I suspected that with all that went down recently, we’d been discovered for our double-crossing. But nope. Jeremy using his fake name worked significantly better than anyone could’ve imagined. We were lucky the baddies were also too lazy to dig beyond surface level. At least that group had. Who knew what I was walking into.

We’d said we would be more open, not hide what we were doing and, in theory, that was the best plan. But this mission was pretty cut-and-dried and of the variety that it was best to keep it on a need-to-know basis. At least, that’s what I told myself as I lied to pretty much everybody. The only reason Pop-Tart knew anything was because he got the call too. I wish he hadn’t. This was a burden better carried alone.

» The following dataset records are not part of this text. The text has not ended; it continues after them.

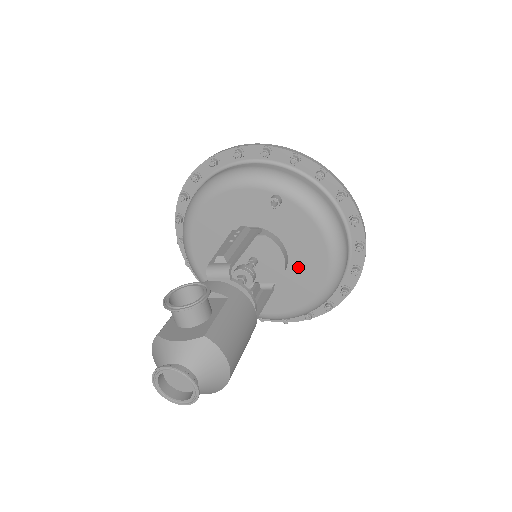
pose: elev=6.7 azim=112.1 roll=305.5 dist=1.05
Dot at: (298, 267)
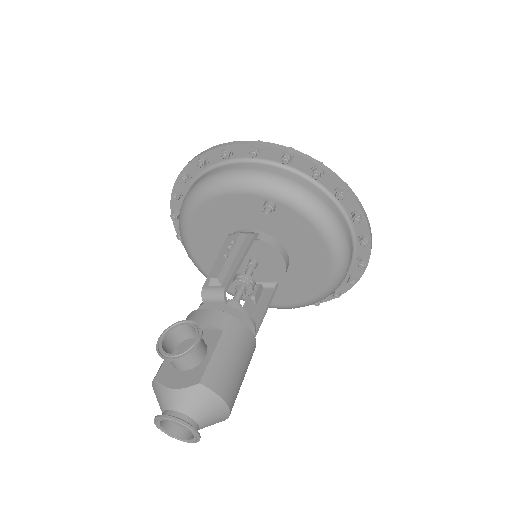
Dot at: (300, 266)
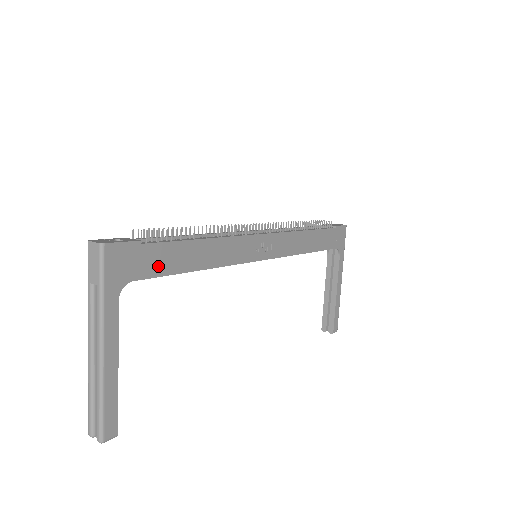
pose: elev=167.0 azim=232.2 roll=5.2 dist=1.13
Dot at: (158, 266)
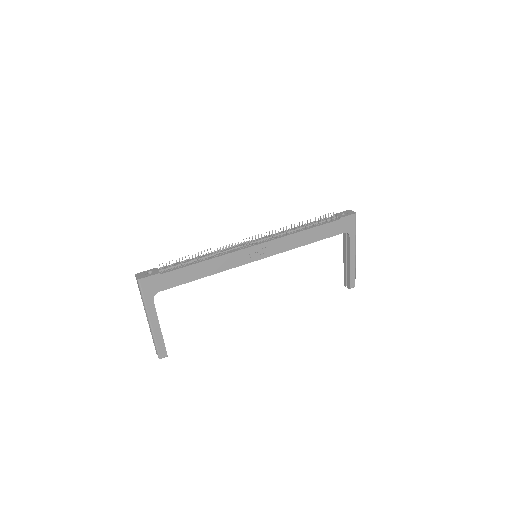
Dot at: (174, 282)
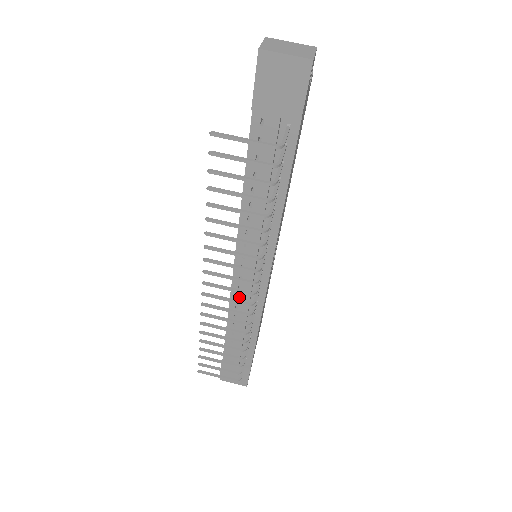
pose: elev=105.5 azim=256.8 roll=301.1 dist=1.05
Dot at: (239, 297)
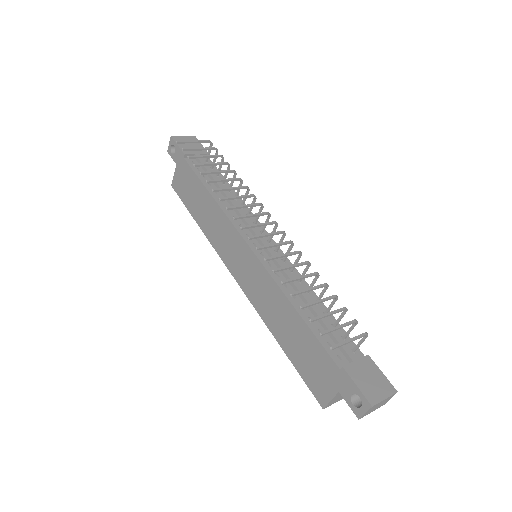
Dot at: (277, 273)
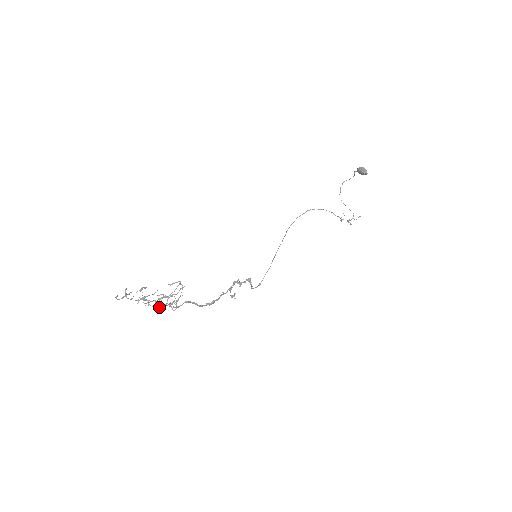
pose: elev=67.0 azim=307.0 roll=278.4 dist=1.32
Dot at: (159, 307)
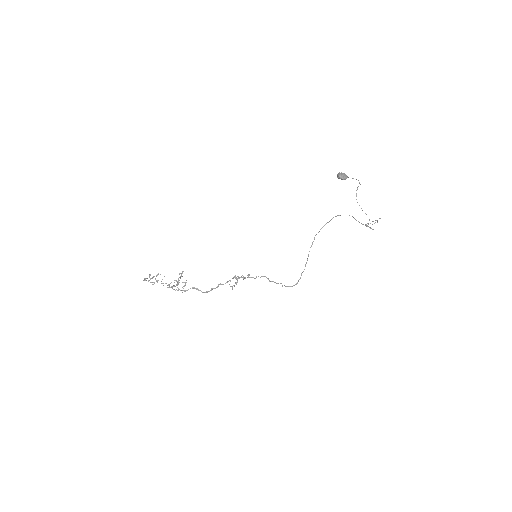
Dot at: occluded
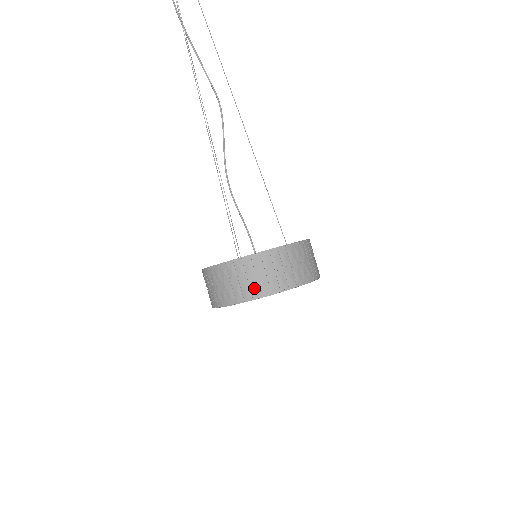
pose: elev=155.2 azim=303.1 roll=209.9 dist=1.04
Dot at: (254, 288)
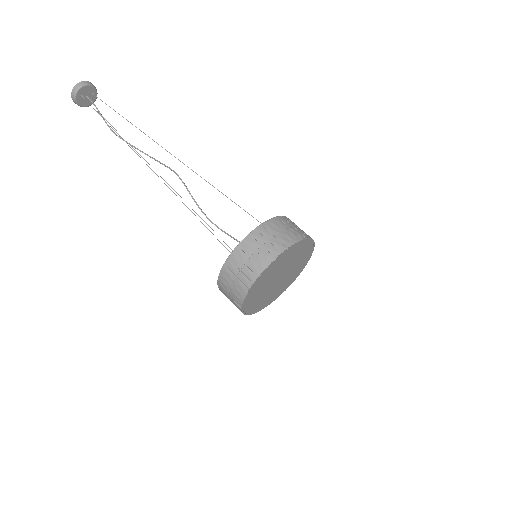
Dot at: (253, 267)
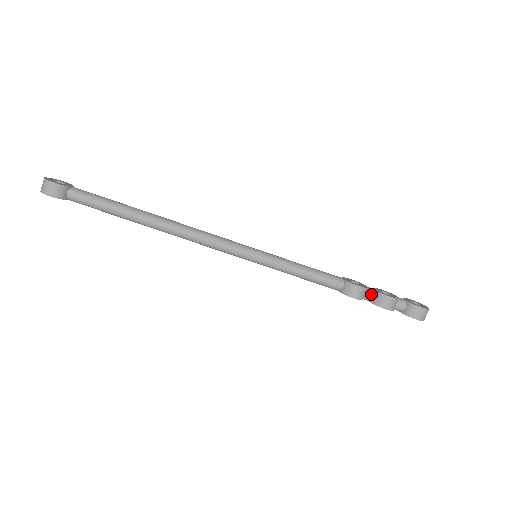
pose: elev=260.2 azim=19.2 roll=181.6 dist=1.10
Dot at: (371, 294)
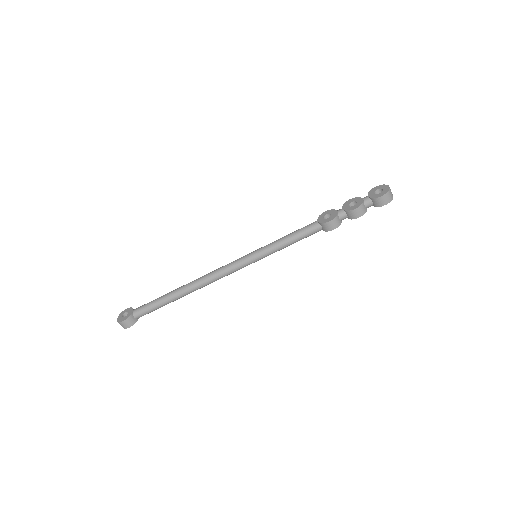
Dot at: (343, 215)
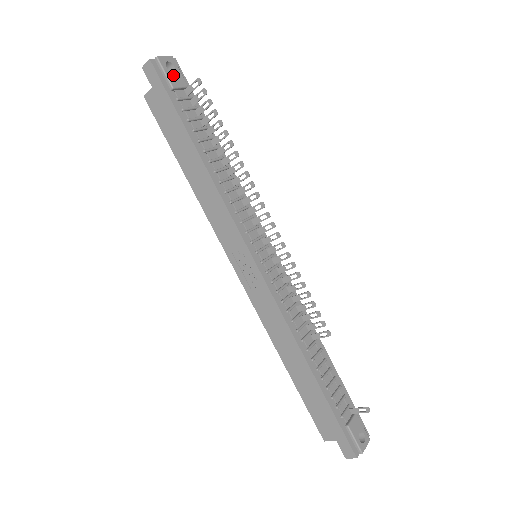
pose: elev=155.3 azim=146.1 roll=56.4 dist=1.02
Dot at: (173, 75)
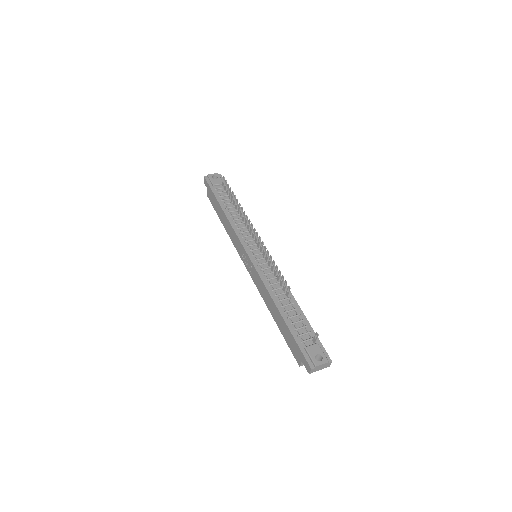
Dot at: (215, 180)
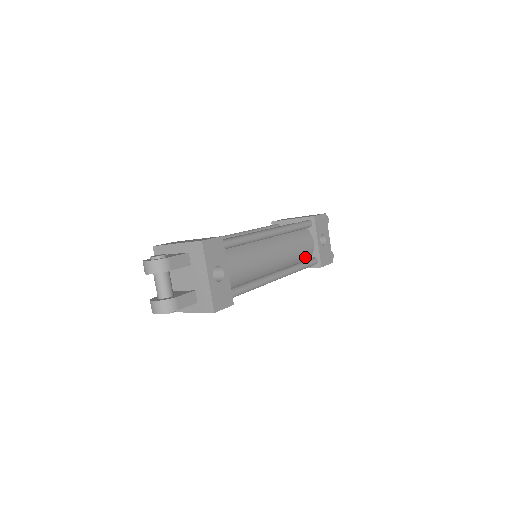
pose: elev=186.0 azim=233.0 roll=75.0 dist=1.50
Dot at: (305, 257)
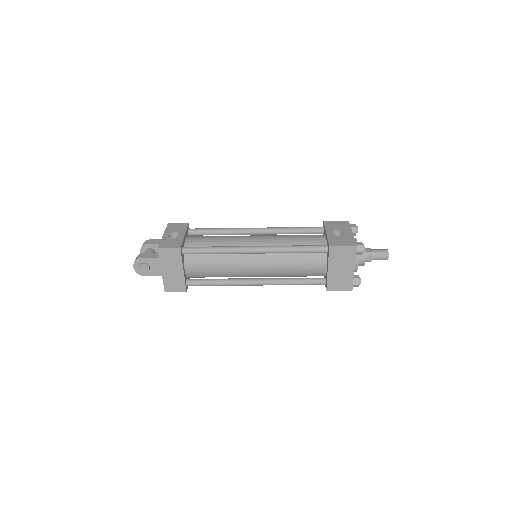
Dot at: occluded
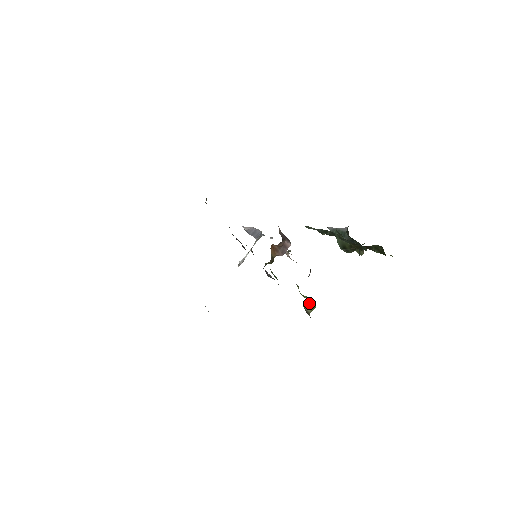
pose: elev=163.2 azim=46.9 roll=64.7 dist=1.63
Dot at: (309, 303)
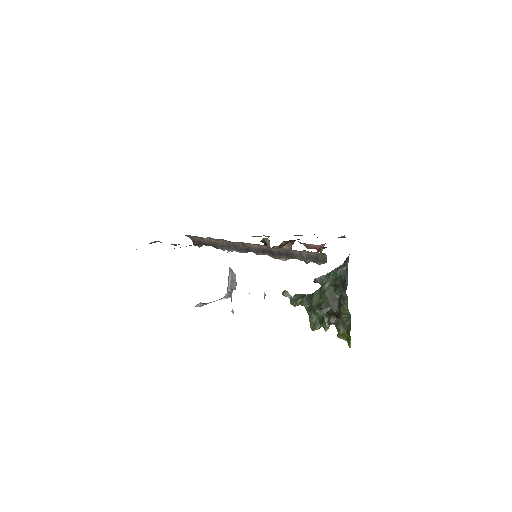
Dot at: occluded
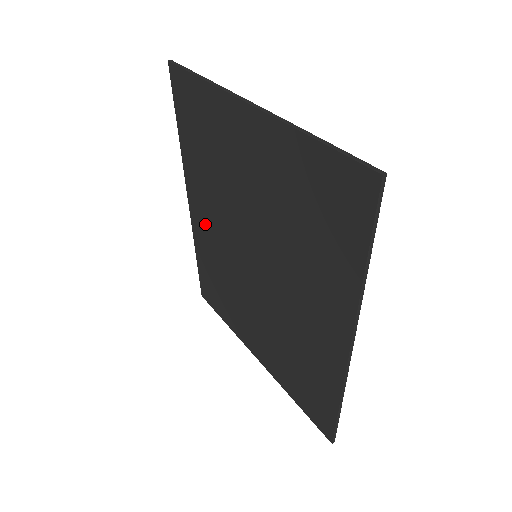
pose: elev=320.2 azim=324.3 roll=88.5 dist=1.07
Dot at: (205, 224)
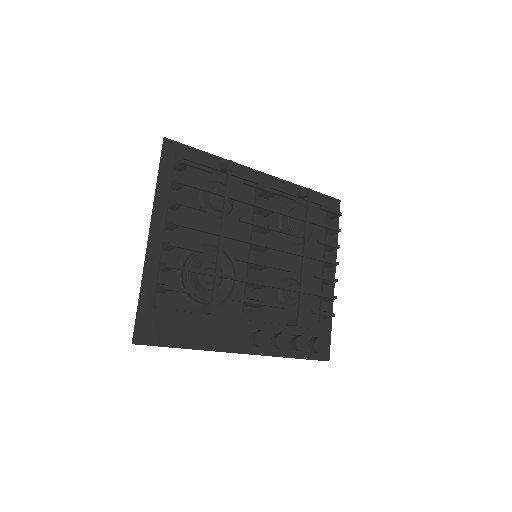
Dot at: (266, 199)
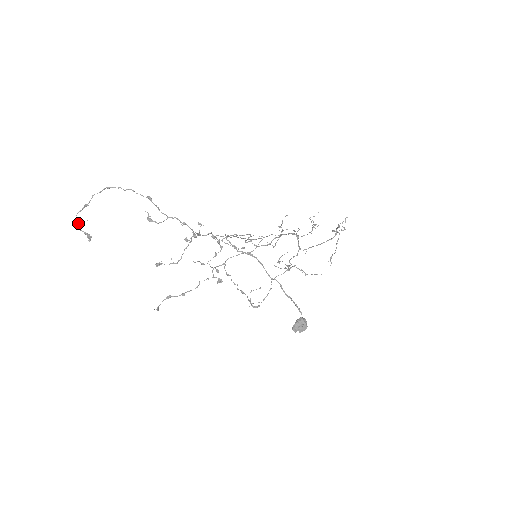
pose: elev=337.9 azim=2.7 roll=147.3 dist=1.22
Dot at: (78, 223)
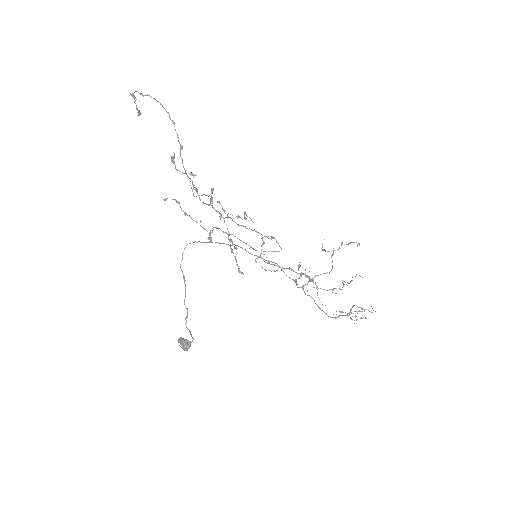
Dot at: (134, 97)
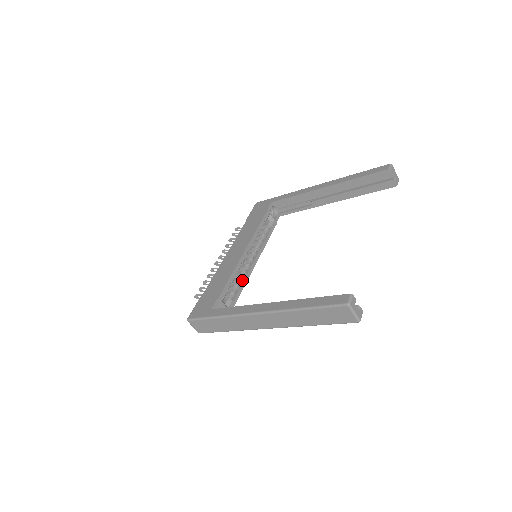
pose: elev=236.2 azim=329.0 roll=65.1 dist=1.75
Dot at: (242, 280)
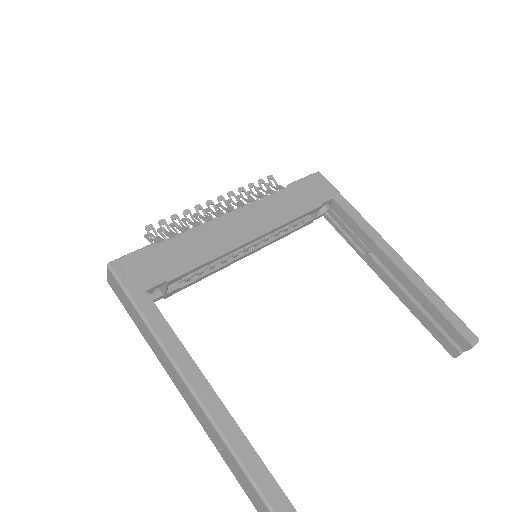
Dot at: (214, 267)
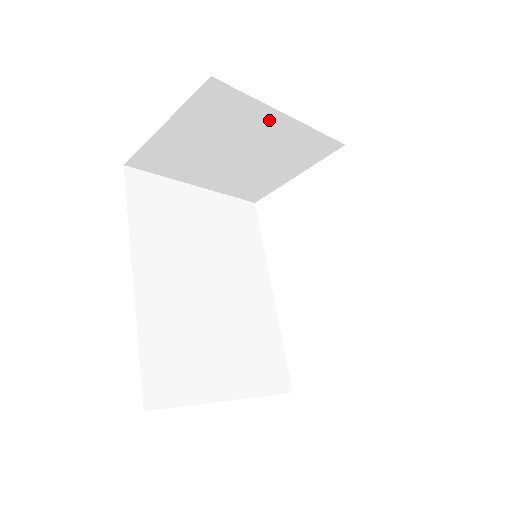
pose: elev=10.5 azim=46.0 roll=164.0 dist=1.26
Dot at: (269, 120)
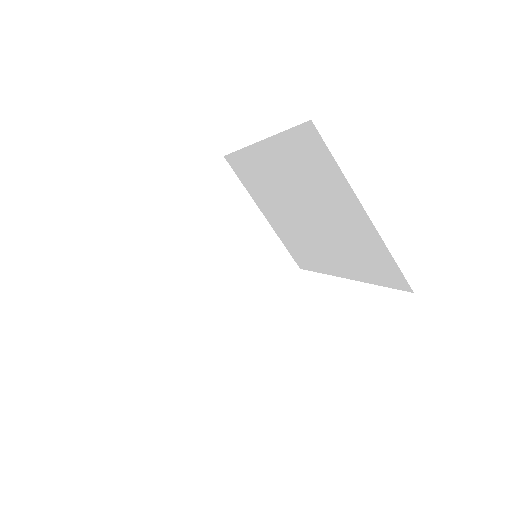
Dot at: (250, 215)
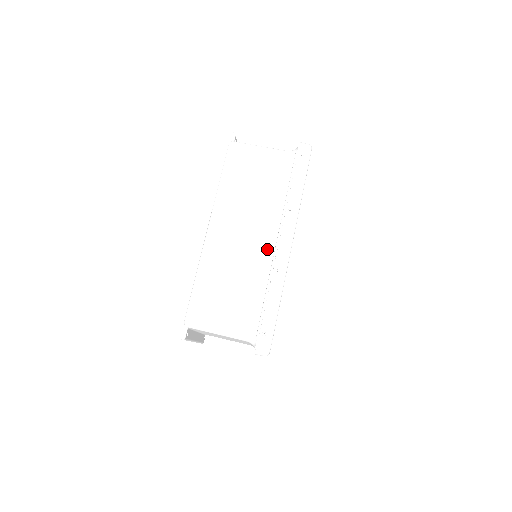
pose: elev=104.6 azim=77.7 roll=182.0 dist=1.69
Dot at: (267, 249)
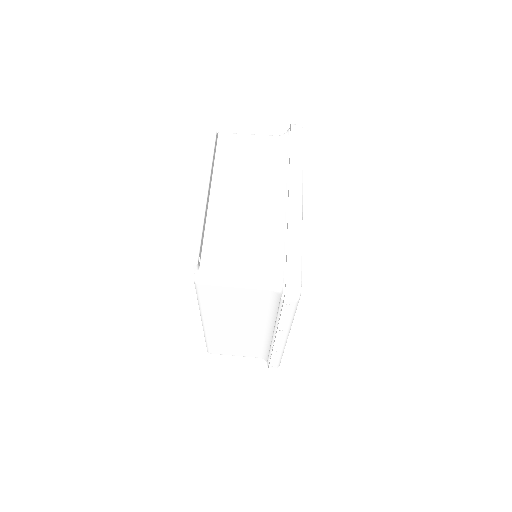
Dot at: (264, 334)
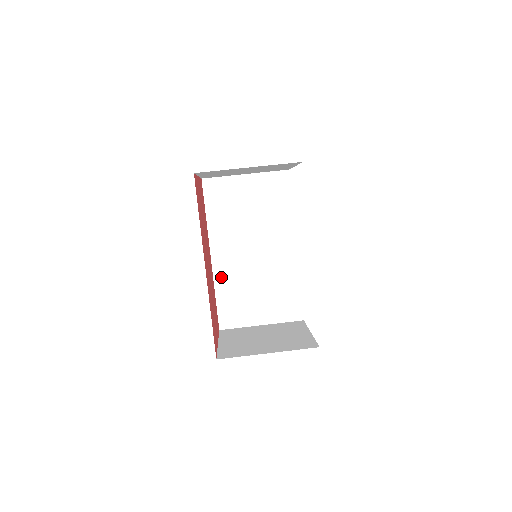
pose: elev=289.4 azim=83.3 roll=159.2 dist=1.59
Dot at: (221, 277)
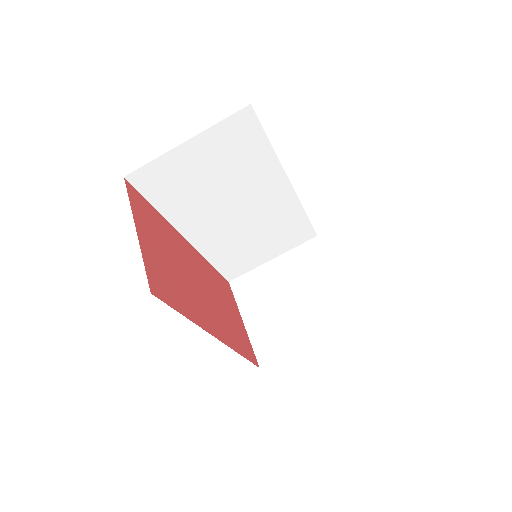
Dot at: (209, 249)
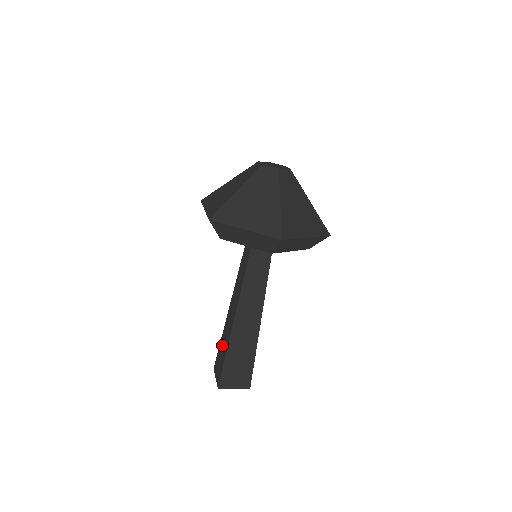
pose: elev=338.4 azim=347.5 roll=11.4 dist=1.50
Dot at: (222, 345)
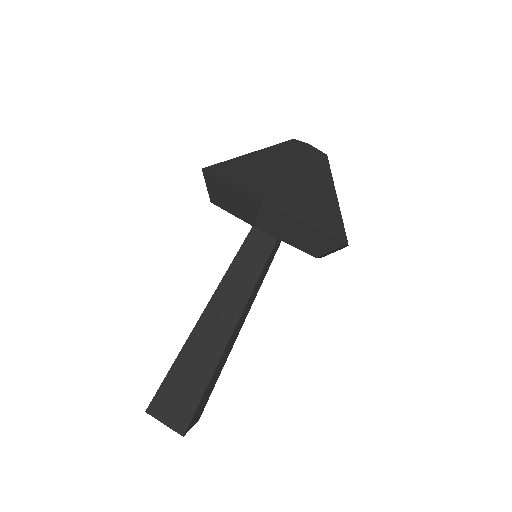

Now that the hot dogs were done and I was eating one of the thousands of cookies on the buffet, it was starting to feel real and almost time to go. I didn’t love what I was going to have to do, but better me than anyone else.

“Can you hold him for a second?” Clay held baby Dean in his arms.

“Absolutely.” I set my cookie down and grabbed my nephew.

“Thanks. I gotta pee.”

That had been Clay’s new joke ever since that night. There was nothing funny about that evening—it had been terrifying for all involved—but if making little jokes helped him process that trauma, I was here for it every single time.

He jogged away, and I looked down at the sleeping nephew in my arms.